QUEI PROBLEMI a scuola da qualche tempo sembravano risolti: la mamma si era rivolta al dirigente scolastico e al consiglio d’istituto, la scuola aveva risposto bene, aveva protetto quel ragazzo di animo gentile, troppo buono, troppo tenero di cuore per non diventare un bersaglio. Troppo indifeso per poter essere abbandonato senza un aiuto. Così la scuola lo aveva difeso, e gli «scherzi», almeno a scuola, erano finiti. Ma non il suo tormento. «Quest’anno, quando ogni giorno ritornava da scuola - racconta la mamma - non mi parlava più di problemi con gli altri ragazzi. Nessun episodio. Neanche minimo». Il tormento di Jonathan si era come smaterializzato. Ma non era scomparso.
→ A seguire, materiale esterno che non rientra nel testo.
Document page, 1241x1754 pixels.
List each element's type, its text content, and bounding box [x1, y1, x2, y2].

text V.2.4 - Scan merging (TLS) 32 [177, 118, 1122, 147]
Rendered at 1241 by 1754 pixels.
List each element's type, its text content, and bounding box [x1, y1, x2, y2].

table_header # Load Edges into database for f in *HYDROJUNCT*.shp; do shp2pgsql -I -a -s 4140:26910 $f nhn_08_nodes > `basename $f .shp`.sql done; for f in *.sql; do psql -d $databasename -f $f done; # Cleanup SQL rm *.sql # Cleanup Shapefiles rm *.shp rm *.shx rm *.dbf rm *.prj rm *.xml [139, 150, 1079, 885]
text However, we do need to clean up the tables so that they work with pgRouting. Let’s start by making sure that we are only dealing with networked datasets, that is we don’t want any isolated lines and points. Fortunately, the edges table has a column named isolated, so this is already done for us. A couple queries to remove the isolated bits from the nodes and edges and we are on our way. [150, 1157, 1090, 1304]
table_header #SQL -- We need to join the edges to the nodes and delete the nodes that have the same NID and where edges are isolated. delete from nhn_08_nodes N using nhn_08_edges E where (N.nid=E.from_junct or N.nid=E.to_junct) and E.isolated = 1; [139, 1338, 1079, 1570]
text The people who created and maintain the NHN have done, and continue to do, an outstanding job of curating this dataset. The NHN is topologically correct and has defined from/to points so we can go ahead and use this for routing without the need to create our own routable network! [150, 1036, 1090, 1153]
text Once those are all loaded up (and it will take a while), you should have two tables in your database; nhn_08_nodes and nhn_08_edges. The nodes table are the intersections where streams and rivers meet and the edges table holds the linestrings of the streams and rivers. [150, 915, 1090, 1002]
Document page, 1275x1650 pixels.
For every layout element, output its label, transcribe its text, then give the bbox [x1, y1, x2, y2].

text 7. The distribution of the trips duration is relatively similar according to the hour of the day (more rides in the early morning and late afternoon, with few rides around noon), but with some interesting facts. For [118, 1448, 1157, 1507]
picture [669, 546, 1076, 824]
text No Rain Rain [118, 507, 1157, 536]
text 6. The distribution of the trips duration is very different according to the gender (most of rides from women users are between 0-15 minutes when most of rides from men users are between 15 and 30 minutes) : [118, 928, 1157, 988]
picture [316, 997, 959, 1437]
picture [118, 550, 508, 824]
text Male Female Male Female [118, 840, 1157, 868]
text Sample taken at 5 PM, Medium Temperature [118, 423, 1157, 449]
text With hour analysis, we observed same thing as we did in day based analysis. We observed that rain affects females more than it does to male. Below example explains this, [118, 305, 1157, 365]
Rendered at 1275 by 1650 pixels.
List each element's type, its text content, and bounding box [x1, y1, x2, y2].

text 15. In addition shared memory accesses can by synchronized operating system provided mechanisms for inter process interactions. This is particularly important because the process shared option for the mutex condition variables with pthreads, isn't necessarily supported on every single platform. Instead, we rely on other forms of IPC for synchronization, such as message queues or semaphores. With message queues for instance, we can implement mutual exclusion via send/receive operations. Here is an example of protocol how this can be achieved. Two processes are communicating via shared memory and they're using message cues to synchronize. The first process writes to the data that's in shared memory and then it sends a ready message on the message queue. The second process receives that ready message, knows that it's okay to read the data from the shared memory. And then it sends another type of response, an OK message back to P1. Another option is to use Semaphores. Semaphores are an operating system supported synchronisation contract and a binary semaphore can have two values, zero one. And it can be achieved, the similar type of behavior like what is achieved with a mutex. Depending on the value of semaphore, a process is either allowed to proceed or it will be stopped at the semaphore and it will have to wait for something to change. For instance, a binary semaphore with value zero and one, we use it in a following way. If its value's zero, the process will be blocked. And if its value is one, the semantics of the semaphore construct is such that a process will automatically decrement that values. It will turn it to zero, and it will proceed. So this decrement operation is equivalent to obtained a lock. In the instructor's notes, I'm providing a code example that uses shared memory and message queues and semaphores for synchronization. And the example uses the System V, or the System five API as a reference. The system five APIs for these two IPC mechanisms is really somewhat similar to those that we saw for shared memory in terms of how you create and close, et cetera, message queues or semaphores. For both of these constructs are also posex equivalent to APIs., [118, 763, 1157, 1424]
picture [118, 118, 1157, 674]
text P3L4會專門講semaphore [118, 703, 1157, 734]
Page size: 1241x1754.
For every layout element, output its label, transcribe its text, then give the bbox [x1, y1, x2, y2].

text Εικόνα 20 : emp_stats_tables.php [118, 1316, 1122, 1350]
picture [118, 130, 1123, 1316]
Si era solo trasferito in un’altra dimensione: «Negli ultimi mesi - ricorda la mamma - aveva un rapporto ossessivo con il cellulare. Passava ore e ore sullo smartphone, ore e ore sul computer». Sono questi gli strumenti che i carabinieri hanno voluto acquisire ed esaminare: aprire quella scatola e guardare che cosa c’è dentro, chi c’è dentro. «Ma nessuno accusa nessuno, preferisco pensare che mio figlio non avesse nemici ma solo amici». L’ipotesi del cyberbullismo è tutta da verificare. La realtà è che Jonathan non c’è più, che in casa si recita il Rosario, che oggi alle 15 ci sarà un funerale: la messa nella chiesa di San Francesco a Colombare, poi il momento più difficile, al cimitero di Sirmione. «Vorrei tanto - dice la mamma - che al funerale venissero i suoi compagni, tutti i ragazzi che lo conoscevano, a salutarlo come un amico. Jonathan era timido, per lui era difficile farsi degli amici. Ma io so che più di ogni altra cosa lui desiderava questo: avere degli amici».